What the task requires
Write out each record exactly and skip every image.

(Electronic design automation data)

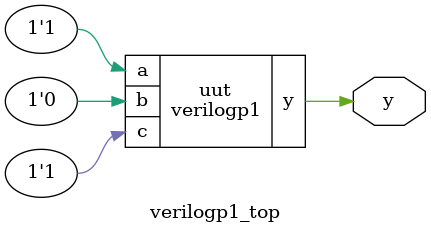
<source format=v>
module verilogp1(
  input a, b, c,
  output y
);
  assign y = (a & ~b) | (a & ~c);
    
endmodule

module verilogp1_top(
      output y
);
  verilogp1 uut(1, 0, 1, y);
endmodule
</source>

Reply to the task
<source format=v>
module verilogp1(
  input a, b, c,
  output y
);
  assign y = (a & ~b) | (a & ~c);
    
endmodule

module verilogp1_top(
      output y
);
  verilogp1 uut(1, 0, 1, y);
endmodule
</source>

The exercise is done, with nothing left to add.